What are expected to be the primary industries of Belle Isle?

The primary industries are expected to be finance, insurance and investments.  As land is very limited, no large plants will be built on Belle Isle.  However, it is highly likely plants will be built across the Detroit River in Detroit, with the engineering and management functions on Belle Isle.  Companies from all over the world will locate on Belle Isle, bringing massive amounts of capital and GDP to the area.  Detroit, the State of Michigan and the U.S. will benefit from this influx of capital and ongoing GDP growth.

How will someone become a citizen of Belle Isle?

There will be an application process which will be reviewed by a citizenship board.  Applicants will have to post a citizenship fee, which will probably be in the $300,000 range, plus have a working command of English.  The citizenship fees will repay the investors who funded the purchase of the island from the City of Detroit, plus built the infrastructure such as sewer, water, paving, electric and gas utilities and the monorail.  The monies remaining will be used to back the currency.

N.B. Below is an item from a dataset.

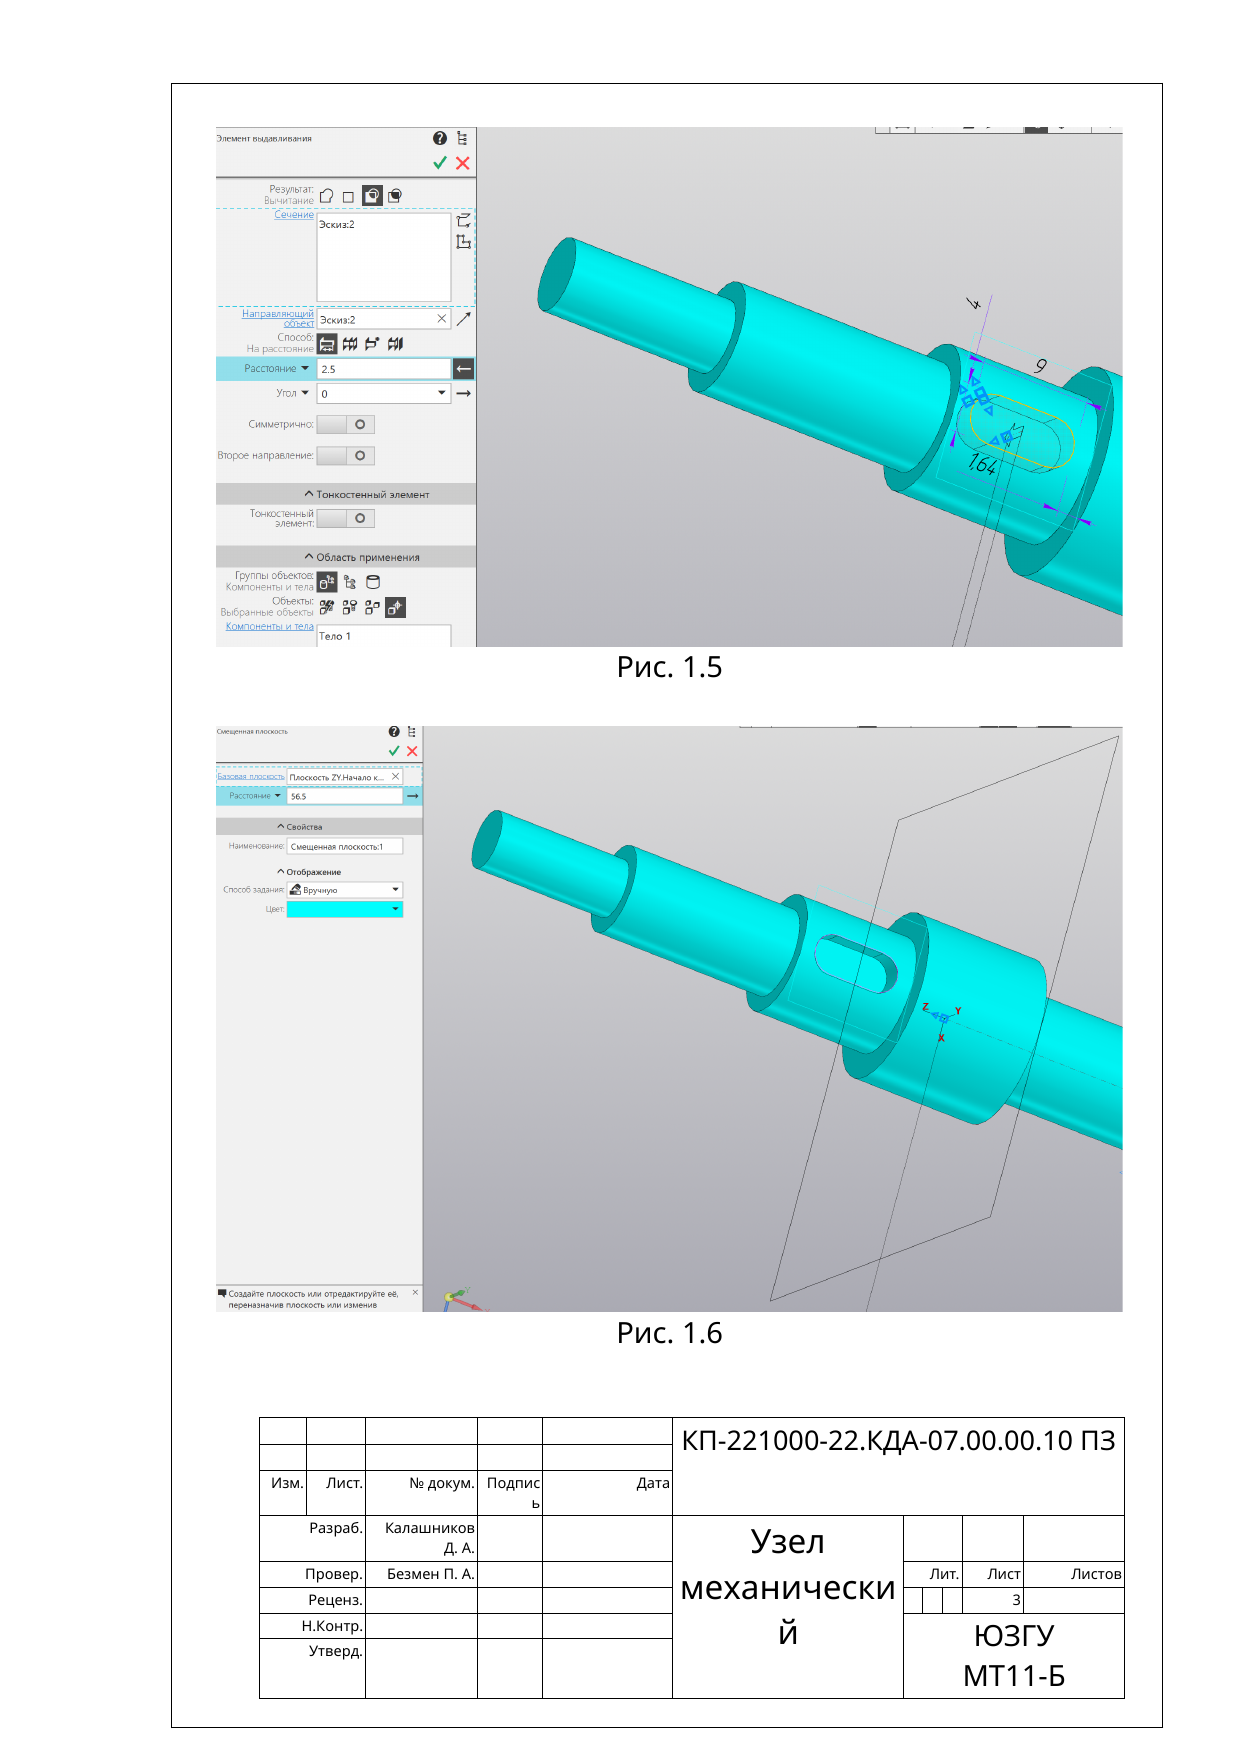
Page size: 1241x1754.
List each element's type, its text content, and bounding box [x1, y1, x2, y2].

So in other words, what they want to do is create a exclusive country club for select Plutocrats who made their money from corporate welfare they received from taxpayers and who now don’t want to pay taxes on the money they made from those very same taxpayers.  Oh, and let’s not forget they also want help foreign billionaires launder money.

Comments

  1. Robert Zraick says:

    Obviously the author is rather vindictive about Ayn Rand. Not all share your views and your reporting is rather biased. Her works will be long remembered long after you blog is forgotten forever.

    • Steve Dibert says:

      Robert,

      Some people like you can’t admit Ayn Rand was a hypocrite who profited from gullible chumps like you and then squandered her wealth on booze and cigarettes only to go to the government asking for welfare to pay for the cancer that was brought on by her own reckless behavior.

      Every person pushing this Belle Isle Commonwealth idea has been a recipient, like Ayn Rand, of some type of handout from the government they attest to despise. Libertarians cling to Ayn Rand’s fiction like Liberals cling to Aaron Sorkin’s fiction. You all believe that your particular writer has created a utopia where you want to live in the same the way Harry Potter fans believe in wizards and magic broom sticks.

      Is my piece biased? Yes it is. That’s why it’s an opinion piece. One could say that your response lacks objectivity and is biased as well. If you don’t want to open your mind to the fact that others have different opinions, then by all means go hang out at a Paul Ryan or Ron Paul rally instead. I’m sure you will find plenty of gullible Ayn Rand devotees to have endless debates about John Galt being more of a badass than Howard Roark from The Fountainhead.